Count the lines below that contain the string "server", and reply with that number alone.

(Items from a data source)
------------------------------------

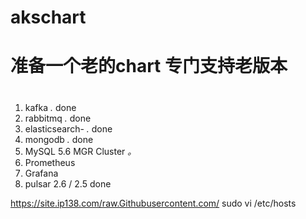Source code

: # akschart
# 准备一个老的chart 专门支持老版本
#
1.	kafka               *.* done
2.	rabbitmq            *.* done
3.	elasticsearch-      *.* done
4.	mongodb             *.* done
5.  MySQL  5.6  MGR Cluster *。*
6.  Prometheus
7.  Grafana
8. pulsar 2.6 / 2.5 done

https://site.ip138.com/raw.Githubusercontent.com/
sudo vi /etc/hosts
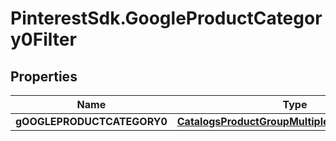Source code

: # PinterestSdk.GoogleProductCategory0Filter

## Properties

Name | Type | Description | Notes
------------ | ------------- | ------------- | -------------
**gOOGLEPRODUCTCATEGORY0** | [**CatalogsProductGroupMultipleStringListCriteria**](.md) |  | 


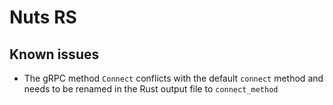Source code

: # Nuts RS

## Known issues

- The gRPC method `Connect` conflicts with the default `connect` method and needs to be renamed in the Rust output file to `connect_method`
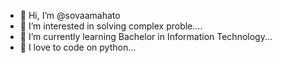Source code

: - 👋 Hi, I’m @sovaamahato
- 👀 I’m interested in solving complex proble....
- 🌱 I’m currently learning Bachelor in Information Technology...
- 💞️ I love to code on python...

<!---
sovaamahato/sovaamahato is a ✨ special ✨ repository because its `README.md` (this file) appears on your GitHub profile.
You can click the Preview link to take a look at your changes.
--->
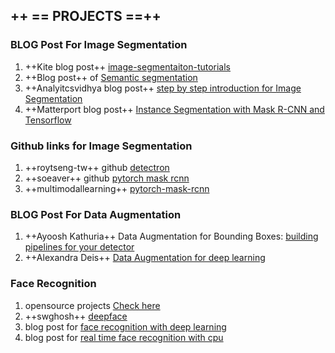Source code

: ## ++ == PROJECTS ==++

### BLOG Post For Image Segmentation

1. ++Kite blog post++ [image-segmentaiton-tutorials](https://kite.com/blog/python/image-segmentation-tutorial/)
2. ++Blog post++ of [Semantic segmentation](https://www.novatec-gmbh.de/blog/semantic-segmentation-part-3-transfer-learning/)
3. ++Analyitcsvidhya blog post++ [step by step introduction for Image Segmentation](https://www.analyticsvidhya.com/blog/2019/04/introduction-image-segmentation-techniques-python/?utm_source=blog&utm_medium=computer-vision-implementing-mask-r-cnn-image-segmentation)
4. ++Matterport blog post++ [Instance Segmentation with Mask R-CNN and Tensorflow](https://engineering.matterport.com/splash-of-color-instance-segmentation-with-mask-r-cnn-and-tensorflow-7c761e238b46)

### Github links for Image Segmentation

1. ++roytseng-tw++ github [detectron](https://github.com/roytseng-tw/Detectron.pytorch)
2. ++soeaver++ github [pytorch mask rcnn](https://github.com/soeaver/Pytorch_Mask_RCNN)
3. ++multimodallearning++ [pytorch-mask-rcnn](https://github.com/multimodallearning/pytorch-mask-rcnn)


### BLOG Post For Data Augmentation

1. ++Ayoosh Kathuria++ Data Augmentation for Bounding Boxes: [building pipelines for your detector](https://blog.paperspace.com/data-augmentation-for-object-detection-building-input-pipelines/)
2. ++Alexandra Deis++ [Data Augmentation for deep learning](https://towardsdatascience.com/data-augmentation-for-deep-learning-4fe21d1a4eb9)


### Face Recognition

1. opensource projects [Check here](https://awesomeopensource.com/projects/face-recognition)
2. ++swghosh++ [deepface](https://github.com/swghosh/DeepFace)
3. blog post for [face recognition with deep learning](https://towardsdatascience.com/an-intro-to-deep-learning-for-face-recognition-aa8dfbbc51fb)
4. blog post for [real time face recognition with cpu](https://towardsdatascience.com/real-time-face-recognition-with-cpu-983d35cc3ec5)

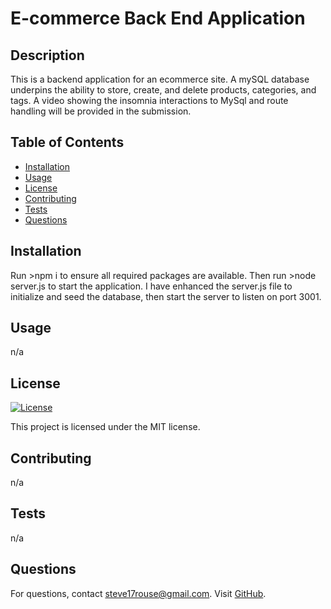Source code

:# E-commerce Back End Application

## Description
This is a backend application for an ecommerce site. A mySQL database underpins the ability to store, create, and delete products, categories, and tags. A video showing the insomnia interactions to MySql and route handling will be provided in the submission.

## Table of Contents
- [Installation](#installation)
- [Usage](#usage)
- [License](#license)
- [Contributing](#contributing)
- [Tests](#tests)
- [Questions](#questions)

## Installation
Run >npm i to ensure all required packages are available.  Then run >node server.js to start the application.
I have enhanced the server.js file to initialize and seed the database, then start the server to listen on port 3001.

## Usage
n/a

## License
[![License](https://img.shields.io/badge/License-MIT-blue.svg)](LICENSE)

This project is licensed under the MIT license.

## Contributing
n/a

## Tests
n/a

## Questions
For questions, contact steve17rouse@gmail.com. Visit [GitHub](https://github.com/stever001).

------------------------------------

= ANSWER SECTION =
2